N.C. to serve as venue for predeployment training

Military sites in eastern North Carolina will be seeing plenty of action later this month as members of the U.S. Navy and Marine Corps prepare for predeployment training.

Portions of the Joint Task Force Exercise will be conducted at and around both Camp LeJeune Marine Corps Base and Cherry Point Marine Corps Air Station, where the Navy's 2nd Fleet and the 22nd Marine Expeditionary Unit will rehearse air-to-ground bombings, special operations and other maneuvers.

Part of the training, in which Navy aircraft drop bombs on ground targets, has typically been conducted on the island of Vieques, a part of Puerto Rico. Vieques has been a center of controversy since a 1999 accident killed a civilian guard, and political activists have demanded an end to bombing practice there.

President George W. Bush has promised to remove the Navy from Vieques by May 2003. For this round of predeployment, the USS John F. Kennedy battle group will instead train at bombing ranges northeast of Cherry Point, as well as on Florida's Pinecastle Range.

However, Comdr. John Kirby, spokesperson for the 2nd Fleet, stressed that North Carolina is not necessarily a permanent alternative to the island--that decision will not be made until a Navy study of training alternatives is completed later this spring.

"[The study] is examining the breadth of training alternatives to Vieques. Not every alternative is a physical place--the Navy is considering innovative technologies to replicate things you could do in the physical world," Kirby said. "What matters is getting our sailors and Marines properly trained before we can deploy."

Kirby continued, saying after Sept. 11 there is a possibility that the John F. Kennedy battle group would be deployed early. "We need to move [the training] up north."

Although Florida's exercises will include the use of live fire, Kirby said the Navy would drop only inert concrete bombs in the North Carolina ranges, and therefore there would be no risks to public safety.

"During the exercise, there may be a little more noise than [usual], but safety is our number one concern in everything we do," he said. "I do not think the local populace has anything to worry about."

Thomas Phillips, city manager of Havelock, where Cherry Point is located, agreed, noting that collaborative projects like the Eastern North Carolina Joint Land Use Study are crucial.

The study, which is conducted by Havelock and its neighboring towns and counties, is examining "things the civilian community is doing that could be incompatible with the activities of the base," Phillips said. He added the city employs zoning and land-use ordinances to control the population density of high-impact areas.

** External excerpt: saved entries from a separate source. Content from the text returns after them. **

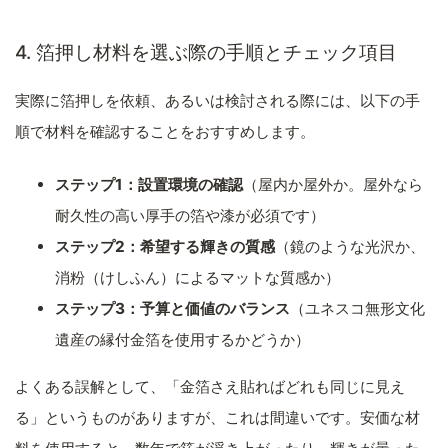
4. 箔押し材料を選ぶ際の手順とチェック項目
実際に箔押しを依頼、あるいは検討される際には、以下の手
順で材料を確認することをおすすめします。
ステップ1：設置環境の確認
（屋内か屋外か。屋外なら
耐久性の高い厚手の箔や漆が必須です）
ステップ2：希望する輝きの質感
（鏡のような光沢か、
消粉（けしふん）によるマットな質感か）
ステップ3：予算と価値のバランス
（ユネスコ無形文化
遺産の縁付金箔を使用するかどうか）
よくある誤解として、「金箔さえ貼ればどれも同じに見え
る」というものがありますが、これは間違いです。安価な材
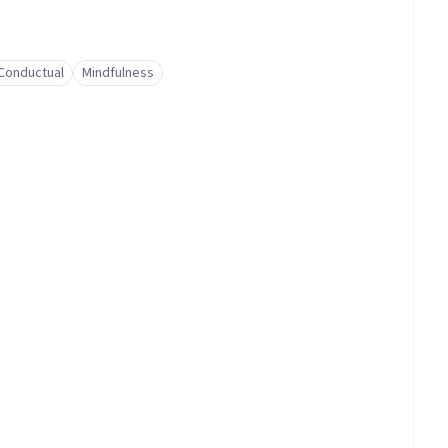
-Conductual
Mindfulness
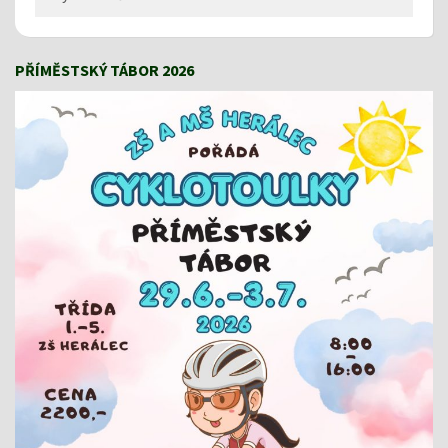
PŘÍMĚSTSKÝ TÁBOR 2026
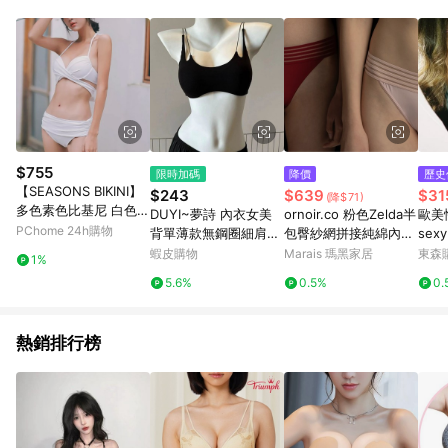
Android v4.6.0 / iOS v4.1.5 以上才具贈點資格。 7. 點數將於出
貨後 45 天後發送。 8. 群眾募資商品，禮物卡，開館保證金，補
運費，攤位費等不具贈點資格。 9. LINE 購物站上之商品規格、
顏色、價位、贈品如與 Pinkoi 商品資訊頁及購物車不符，以
Pinkoi 購物商品資訊頁及購物車標示為準。 10. 點數紅包使用規
則請以點數紅包活動說明為準。 11. 若於 LINE 購物前往 Pinkoi
頁面後才首次下載 Pinkoi APP 並完成訂單，不符合導購資格；承
上，首次下載 Pinkoi APP 後，需透過 LINE 購物前往 Pinkoi 頁
面，方享導購資格。
$755
限時加碼
降價
歷史
【SEASONS BIKINI】
$243
$639
$31
(降$71)
多色素色比基尼 白色 -
DUYI~夢詩 內衣女美
ornoir.co 粉色Zelda半
歐美
138
PChome 24h購物
背單薄款無鋼圈細肩帶
包臀紗網拼接純綿內襯
sexy
文胸小胸聚攏防下垂少
親膚高衩內褲 - L
ss m
蝦皮購物
Marais 瑪黑家居
東森購
1%
女內衣
5.6%
0.5%
0.
熱銷排行榜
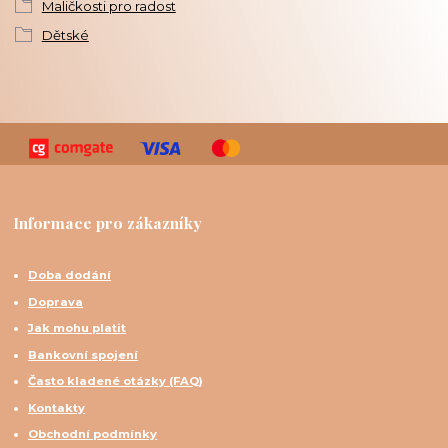
Maličkosti pro radost
Dětské
Informace pro zákazníky
Doba dodání
Doprava
Jak mohu platit
Bankovní spojení
Často kladené otázky (FAQ)
Kontakty
Obchodní podmínky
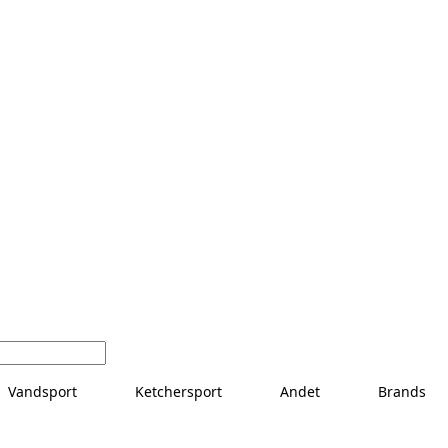
Vandsport
Ketchersport
Andet
Brands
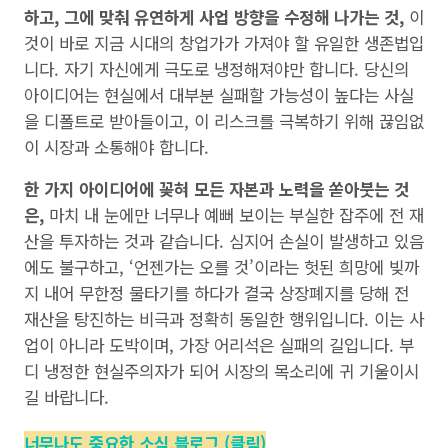
하고, 그에 맞춰 유연하게 사업 방향을 수정해 나가는 것,
이
것이 바로 지금 시대의 창업가가 가져야 할 유일한 생존법입
니다. 자기 자신에게 극도로 냉정해져야만 합니다. 당신의
아이디어는 현실에서 대부분 실패할 가능성이 높다는 사실
을 디폴트로 받아들이고, 이 리스크를 극복하기 위해 끊임없
이 시장과 소통해야 합니다.
한 가지 아이디어에 꽂혀 모든 자본과 노력을 쏟아붓는 것
은,
마치 내 눈에만 너무나 예뻐 보이는 부실한 잡주에 전 재
산을 투자하는 것과 같습니다. 심지어 손실이 발생하고 있음
에도 불구하고, ‘언젠가는 오를 것’이라는 헛된 희망에 빚까
지 내어 무한정 물타기를 하다가 결국 상장폐지를 당해 전
재산을 탕진하는 비극과 정확히 동일한 행위입니다. 이는 사
업이 아니라 도박이며, 가장 어리석은 실패의 길입니다. 부
디 냉정한 현실주의자가 되어 시장의 목소리에 귀 기울이시
길 바랍니다.
너무나도 중요한 소식 블로그 (클릭)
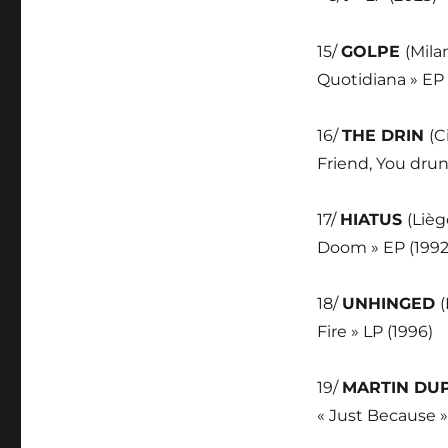
15/
GOLPE
(Mila
Quotidiana » EP 
16/
THE DRIN
(C
Friend, You dru
17/
HIATUS
(Liè
Doom » EP (1992
18/
UNHINGED
(
Fire » LP (1996)
19/
MARTIN DU
« Just Because »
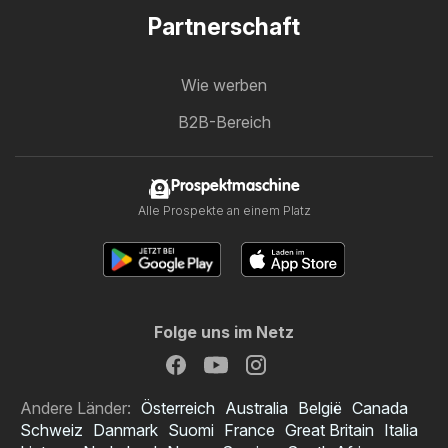
Partnerschaft
Wie werben
B2B-Bereich
Prospektmaschine
Alle Prospekte an einem Platz
Folge uns im Netz
Andere Länder:
Österreich
Australia
België
Canada
Schweiz
Danmark
Suomi
France
Great Britain
Italia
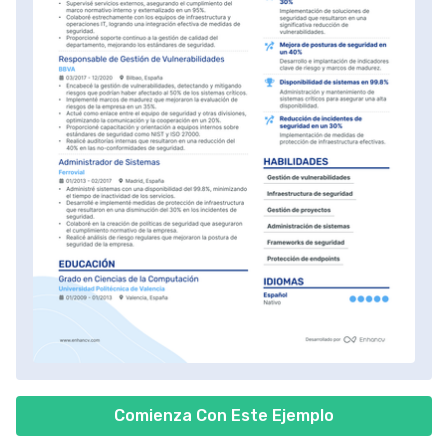
Comienza Con Este Ejemplo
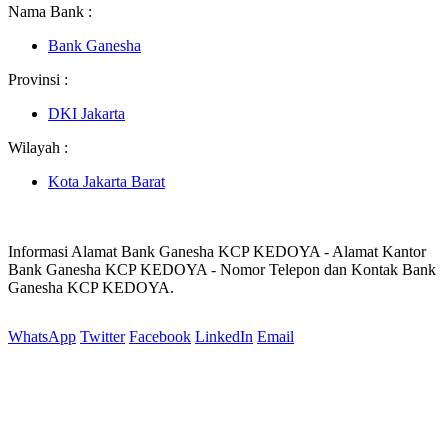
Nama Bank :
Bank Ganesha
Provinsi :
DKI Jakarta
Wilayah :
Kota Jakarta Barat
Informasi Alamat Bank Ganesha KCP KEDOYA - Alamat Kantor
Bank Ganesha KCP KEDOYA - Nomor Telepon dan Kontak Bank
Ganesha KCP KEDOYA.
WhatsApp
Twitter
Facebook
LinkedIn
Email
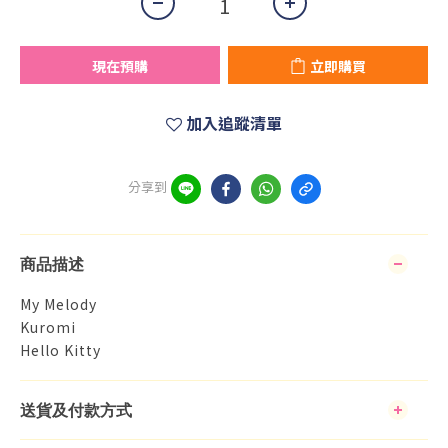
現在預購
立即購買
加入追蹤清單
分享到
商品描述
My Melody
Kuromi
Hello Kitty
送貨及付款方式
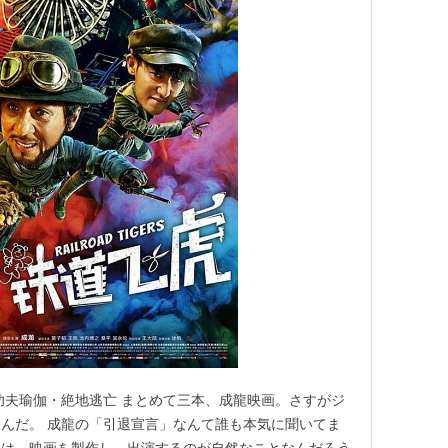
功夫瑜伽・絶地逃亡 まとめて三本、成龍映画。さすがジ
んだ。 成龍の「引退宣言」なんて誰も本気に聞いてま
ては、映画を製作し、出演するのが自然なことなんだろう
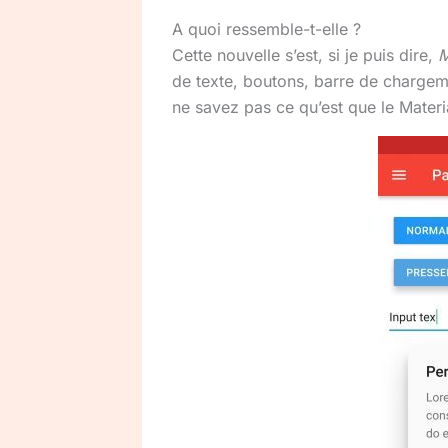
A quoi ressemble-t-elle ?
Cette nouvelle s’est, si je puis dire,
M
de texte, boutons, barre de chargeme
ne savez pas ce qu’est que le Materi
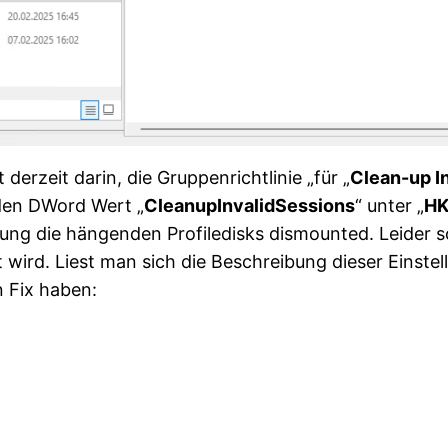
derzeit darin, die Gruppenrichtlinie „für „
Clean-up I
den DWord Wert „
CleanupInvalidSessions
“ unter „
HK
ng die hängenden Profiledisks dismounted. Leider so
ird. Liest man sich die Beschreibung dieser Einstellu
n Fix haben:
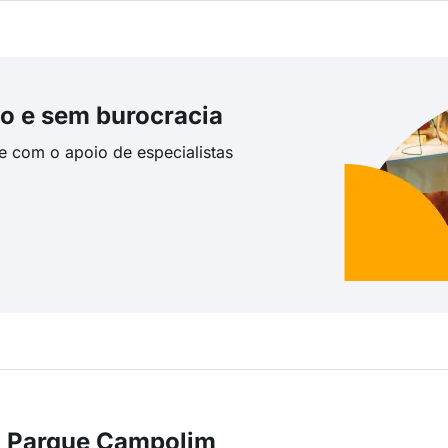
o e sem burocracia
te com o apoio de especialistas
m Parque Campolim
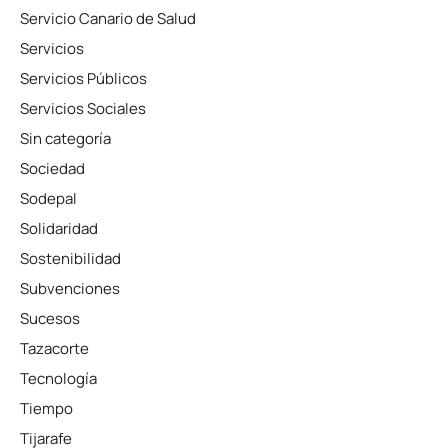
Servicio Canario de Salud
Servicios
Servicios Públicos
Servicios Sociales
Sin categoría
Sociedad
Sodepal
Solidaridad
Sostenibilidad
Subvenciones
Sucesos
Tazacorte
Tecnología
Tiempo
Tijarafe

"We rely on the Marine base to do what's necessary to protect us and they do a good job," Phillips said. "Quite frankly, living here is probably less dangerous than living around infantry or tank artillery--we don't have a likelihood of having [weaponry] falling in downtown Havelock."

Eastern North Carolina is already home to frequent military training, such as special operations training for Marine Expeditionary Units.

Three MEUs on the East Coast are based at Camp LeJeune, and rotate on a six-month cycle of overseas deployment and predeployment training. If North Carolina is selected as a permanent replacement site for the Navy's Vieques training, Marine officials are not concerned about spreading state resources too thin or being in each other's way.

"They're two completely separate exercises," said 1st Lt. Mike Armistead, public affairs officer for the 22nd MEU. He noted the special operations training is typically conducted last, immediately before overseas deployment.